Homophobie der heilen Welt

Heute Nachmittag kam meine Mutter zu mir. Sie fragte mich ganz gespannt: "Sag mal: kennst du noch Simon? Simon Schmidt*?" Ich war etwas überrascht: "Öhm... sagt mir grad nix." - "Na damals in der Hubertusstraße*. Unsere Nachbarn. Die so fußballverrückt waren!", klärte meine Mutter mich auf. "Ahja. Was ist mit dem?" - "Du, Sabine hat mir erzählt, der soll wohl schwul sein!"
Aha, er ist also schwul. Homosexuell. Liebt halt Männer. Und wo ist das Problem?
"Ihr Sohn meint, das sei wohl grad das Top-Thema an seiner Schule. Weil der Simon geht ja auch auf die Schule."
Ich kenne die besagte Schule. Auch wenn ich kein Schüler dieser Einrichtung war, weiß ich, dass man es garantiert nicht leicht hat, wenn man als homosexueller Junge bekannt ist. Meine Verwunderung hält sich stark in Grenzen, sofern sie überhaupt vorhanden ist, aber der Kerl tut mir ja schon ein bisschen Leid. Hat es bestimmt nicht leicht bei grausam homophoben Mitschülern.
"Seine Eltern sollen ihn wohl auch schon immer 'Simone' nennen."
Man man man. Soweit ich mich erinnern kann, war sein Vater immer ein fußballgeiler Klischee-Sexist wie aus dem Bilderbuch.
So finde ich die Frage, ob er nun homosexuell ist oder nicht recht uninteressant, aber viel mehr interessiert mich, was daran denn nun so wichtig ist, dass man das erstmal breit der ganzen Stadt rumerzählen muss: 'Oh mein Gott! Ein Schwuler in Neustadt!"

"I love hardcore boys. I love boys hardcore." (Limp Wrist - I love hardcore boys)

Wie in ihrem gesamten Denken, sind die meisten Bürger dieser provinziellen Einöde wohl auch in ihrer Sexualtoleranz ganz schön eingerostet und stecken anscheinend irgendwo vor einigen Jahrzehnten (oder Jahrhunderten?) fest. Wer - vor allem, aber nicht nur als Mann - homo- oder auch nur bisexuell ist, ist unten durch.
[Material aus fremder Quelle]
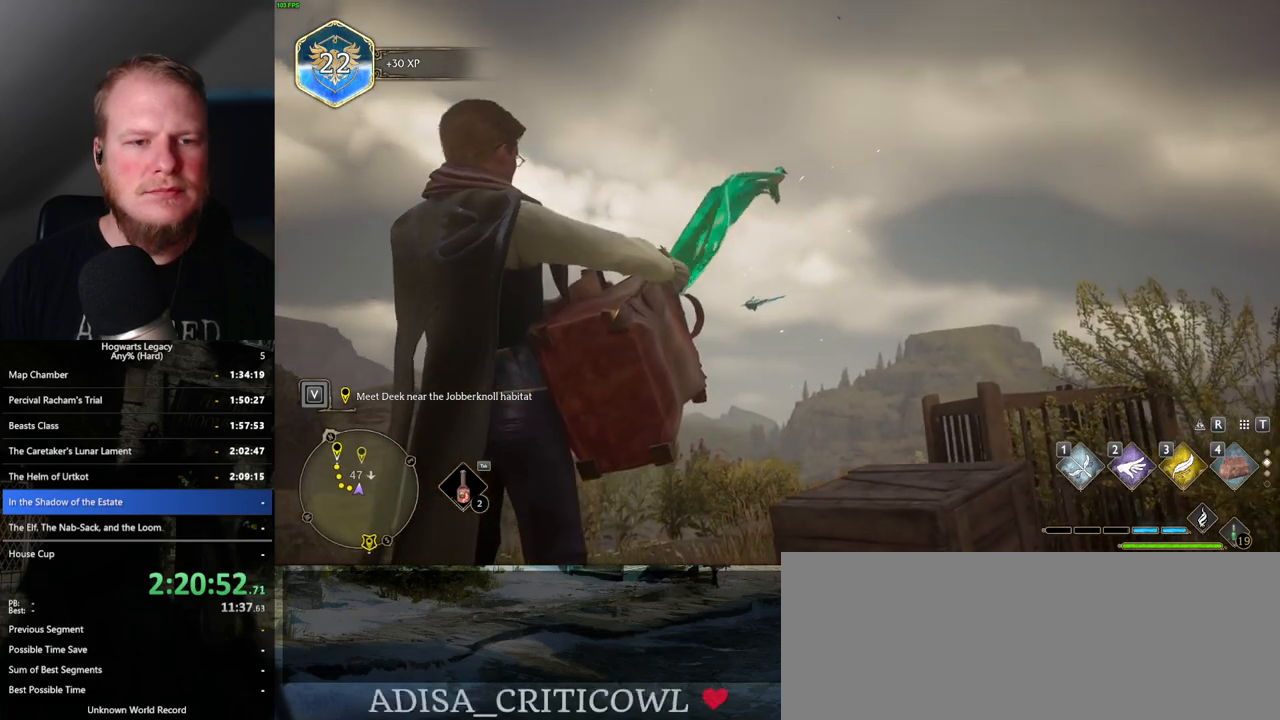
{"keys": [], "mouse": [], "events": []}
So wird es einem meist unterbewusst seit früher Kindheit antrainiert. Schwule dürfen nur in Gedanken existieren, damit man sich über sie lustig machen und die veralteten Homo-Klischees nachäffen kann, um einen (eher schlechten) Witz zu machen. So lange sie nur im Kopf existieren, ist es auch kein Problem zu sagen, dass man kein Problem mit homosexuellen Menschen hat.
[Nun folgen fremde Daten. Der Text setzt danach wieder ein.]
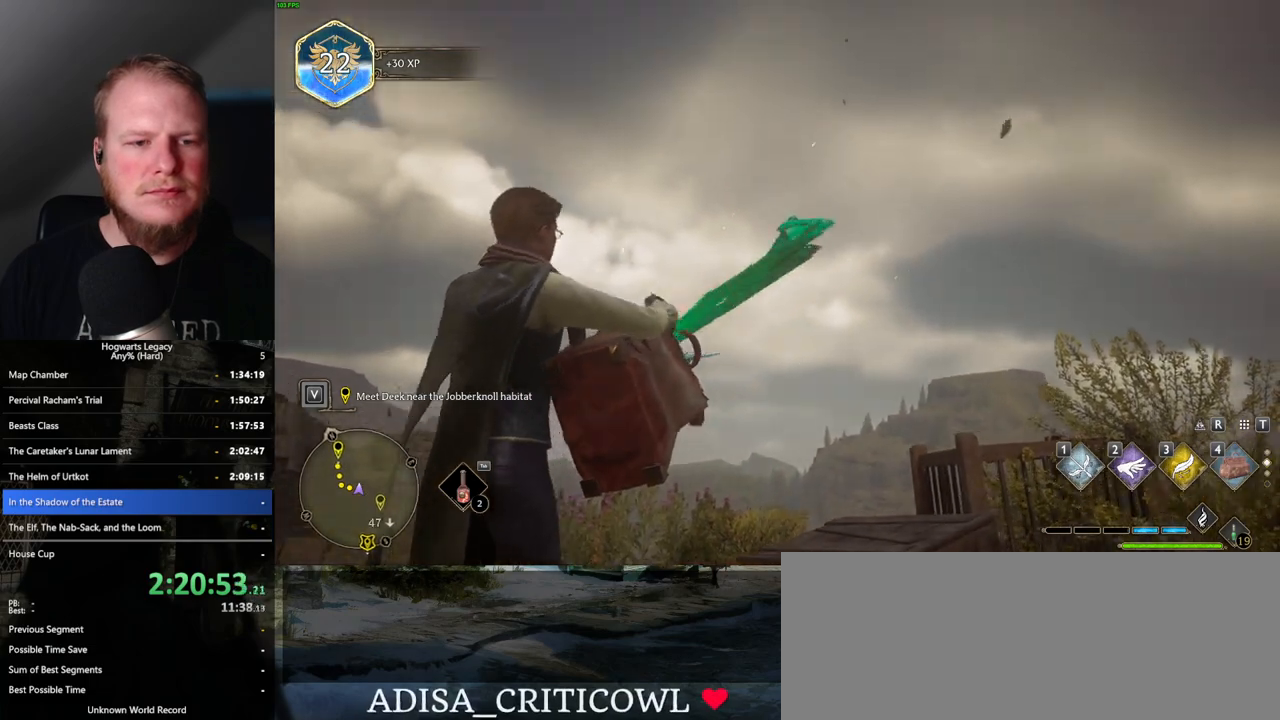
{"keys": [], "mouse": [], "events": []}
"Ich habe kein Problem mit Schwulen... solange sie mir nich zu nah kommen!"

Wird das Ganze allerdings greifbarer, sodass man realisiert, dass es sie tatsächlich auch im eigenen Umfeld gibt (oder geben könnte) ist das Gerede groß und man hält präventiv Abstand: 'Der könnte mich ja angrabschen!'

"Auf Lesbenpornos onanieren? Kannst ja mal 'nen Schwanz probieren!" (The Italian Stallion - The Unseen Homocaust)

Ein gesondertes Beispiel ist da die meist-verbreiteste Einstellung von Jungen/Männern gegenüber Lesben. Denn in diesem Falle ist lesbisch sein nicht nur in Ordnung, sondern meistens sogar ansprechend, attraktiv und sexuell erregend, während homosexuelle Männer als abstoßend empfunden werden. Paradox? Ja.

So komm ich zum Fazit dieses Abends:
Homophobe Spinner, intolerante Idioten und verkniffene Spießer: Piss off! Wer einem anderen Menschen ihr Recht auf die freie Wahl des Sexualpartners nimmt oder ihn aufgrund dessen diskriminiert, kann nicht ganz richtig ticken und sollte vielleicht einfach mal das Maul halten und nachdenken.

In diesem Sinne:
"Hetero, schwul, was auch immer. Nichts auf der Welt ist weniger interessant als die sexuelle Präferenz, die man hat." - Andy Bell

*Alle Bezeichnungen wurden geändert. Personen-, Straßen- und andere Namen entsprechen nicht der Realität.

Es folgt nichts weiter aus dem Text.